If no early signs of OHSS developed, one embryo was transferred, and the patients are instructed to inject 1500 IU of HCG [21]. By deferring the hCG bolus by 3 days (5 days following GnRHa trigger), the corpus luteum is rescued, with an observed extremely high midluteal progesterone levels [22], reasonable pregnancy rate, with no patient developing severe OHSS. Moreover, by deferring the hCG bolus, we are actually offering the hCG to 80 % of the a priori at risk patients, who are not supposed to develop severe early OHSS, while avoiding hCG administration to the “real” 20–26 % [23, 24] patient at risk to develop severe early-OHSS.

In cases where signs of early moderate OHSS appear, the freeze all policy is recommended.

Patients not at risk to develop severe OHSS

Three different modes of concomitant administration of both GnRHa and a standard bolus of hCG (5000–10,000 units) prior to oocyte retrieval were suggested, aiming to improve oocyte and embryo quantity and quality and the consequent IVF cycle outcome. Luteal support consists of progesterone only, in the forms of either 200 mg micronized progesterone vaginal tablets (Endometrin, Ferring-Lapidot, Israel) in two divided doses, 600 mg micronized progesterone soft gel vaginal capsules (Utrogestan, Besins, Iscovesco, C.T.S., Petach Tikva, Israel) in three divided doses, or 90 mg micronized progesterone vaginal gel (Crinone® 8 %, Merck Serono, Herzelia, Israel) once a day.

Standard hCG dose concomitant with GnRHa (dual trigger), 35-37 h before oocyte retrieval is offered to normal responders patients, resulting in higher number of oocytes retrieved [25], matured oocytes [25, 26] and number of embryos cryopreserved [25, 27], with the consequent significant increase in implantation [23], clinical pregnancy and live-birth rates [25] and the number of patients who received at least one embryo of excellent quality [27], as compared with the hCG-only trigger group [2527].
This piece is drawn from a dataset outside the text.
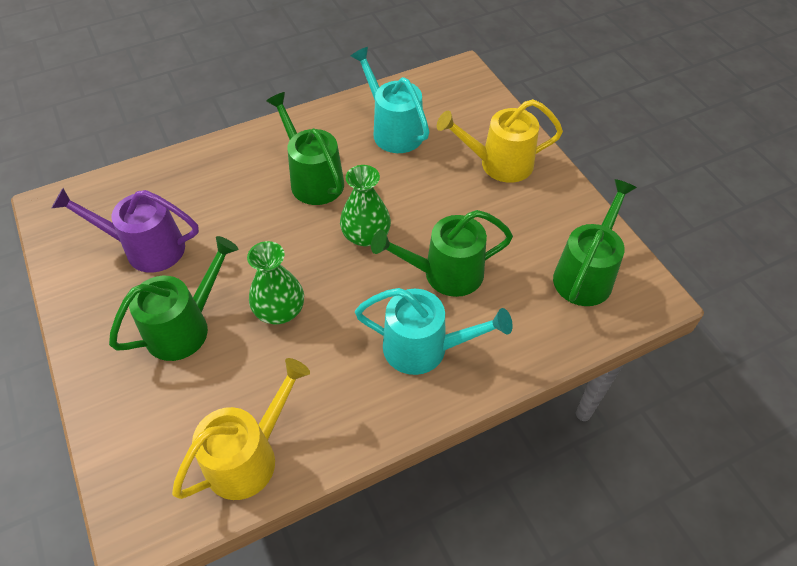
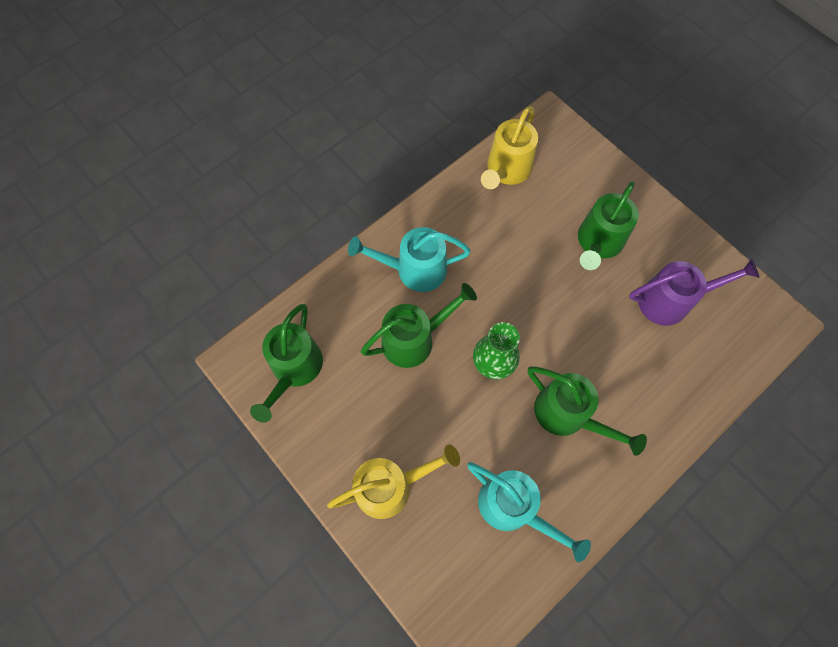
camera: 165 degrees right, 15 degrees up
(279, 310) = (534, 273): green vase -> none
GnRHa 40 h and standard hCG added 34 h prior to OPU (double trigger), respectively are offered to two group of patients demonstrating abnormal final follicular maturation despite normal response to COH, those with low (<50 %) number of oocytes retrieved per number of dominant follicles > 14 mm in diameter on day of hCG administration [28] and those with low proportion of mature/ metaphase-II (MII) oocytes (<66 %) per number oocytes retrieved [29]. In both groups, following the double trigger, patients had significantly higher number of oocytes retrieved, higher proportions of the number of oocytes retrieved to the number of follicles >10 mm and >14 mm in diameter on day of hCG administration, higher number of MII oocytes and proportion of MII oocytes per number of oocytes retrieved, with the consequent significantly increased number of top-quality embryos, as compared to the hCG-only trigger cycles [28, 29]. This regimen was based on the assumption, that by prolonging the time between ovulation triggering and OPU and the GnRHa trigger with the consequent simultaneous induction of an FSH surge, the “double trigger” could overcome any existing impairments in granulosa cell function, oocyte meiotic maturation or cumulus expansion [30].
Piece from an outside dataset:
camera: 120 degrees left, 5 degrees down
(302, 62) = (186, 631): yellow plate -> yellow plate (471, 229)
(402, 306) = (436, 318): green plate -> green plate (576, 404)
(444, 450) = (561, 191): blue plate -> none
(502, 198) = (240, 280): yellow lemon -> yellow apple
Standard hCG dose concomitant with GnRHa (dual trigger), 34 h before oocyte retrieval should be offered to poor responders patients. One of the major unnoticed concern in poor responders is the observed high prevalence of premature luteinization\ovulation [31, 32]. This may be overcome by early triggering of final follicular maturation- while approaching a follicular size of 15–16 mm, and by shortening the duration between the trigger and OPU. However, since shortening the interval between hCG priming and oocyte retrieval may decrease the percentage of mature oocytes [33], dual trigger (hCG and GnRHa) administered 34 h prior to OPU will provide the additional improvement in the number of oocytes retrieved to the number of follicles >10 mm, and the proportion of mature oocytes should be implemented [28, 29].

Conclusion

In the present opinion paper we suggested and discussed a simplified approach to COH protocol, which combines the benefits of the ultrashort flare GnRHa/GnRHant protocol and the personalized tailored mode and timing of triggering final follicular maturation in IVF patients. Further studies are required to support this new concept prior to its universal implementation to IVF practice.